Ему было никак не выговорить северное имя Вуефаст, и в его устах оно звучало так, будто происходило из слов «вуй» и «хвастать». Но никто из киян даже не улыбнулся: они к этому привыкли, и многие русы сами нарекали детей Прастенами, как это звучало в устах славян и славяноязычных русов третьего-четвертого поколения, а не Фрейстейнами, как это было в Северных странах.

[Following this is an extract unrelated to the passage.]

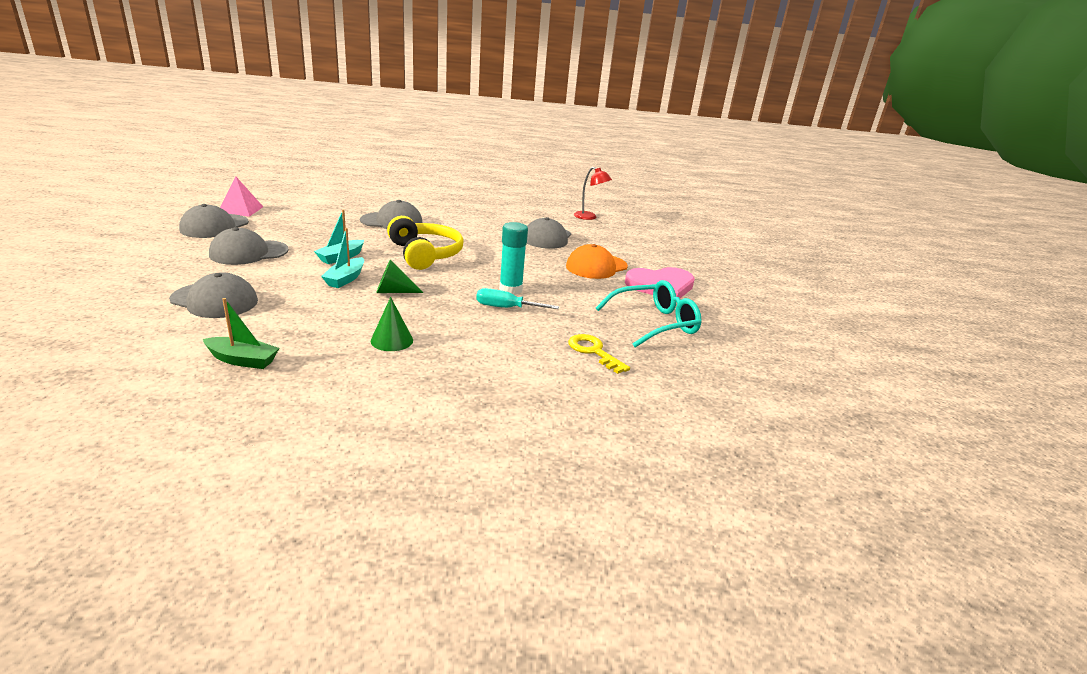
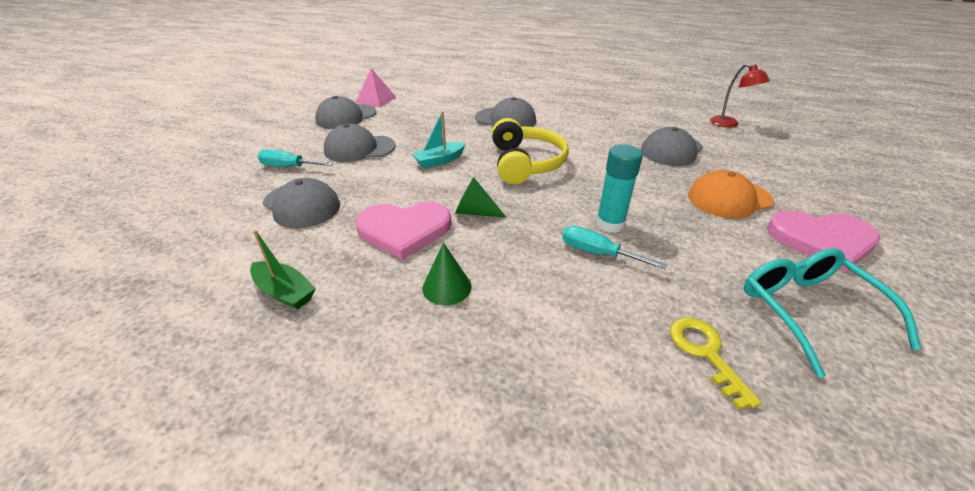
camera: 25 degrees right, 10 degrees up
turquoise boat [321,228,364,288] -> none
turquoise glasses [596,280,702,348] -> turquoise glasses turned 105 degrees counterclockwise [744,248,921,378]
none -> turquoise screwdriver [258,149,333,167]
none -> pink heart [355,201,452,260]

– Попросить хочу о дочери моей, – Воюн бросил короткий взгляд на Обещану. – Зелейница, сестра моя, что могла, то сделала, теперь жить боярину еще сто лет. Дань вы с наших волостей собрали, и за нами, укромскими, долга ни веверицы нет. Отпусти дочь мою, боярин. Вдова она горькая ныне, ты уж ее не обидь, отпусти в дом родной, к матушке под крыло.
Русы помолчали, переглядываясь. Это молчание так давило на Обещану, что она невольно все ниже опускала голову. Яркие и пышные уборы молодухи она уже сняла и сидела в сером платке поверх повоя; этот старушечий плат, обрямляющий такое юное лицо, будто кричал о несправедливости судьбы.
– Когда мы брали виру с Драговижа, мы посчитали эту женку в уплату их долга, – заговорил Молята.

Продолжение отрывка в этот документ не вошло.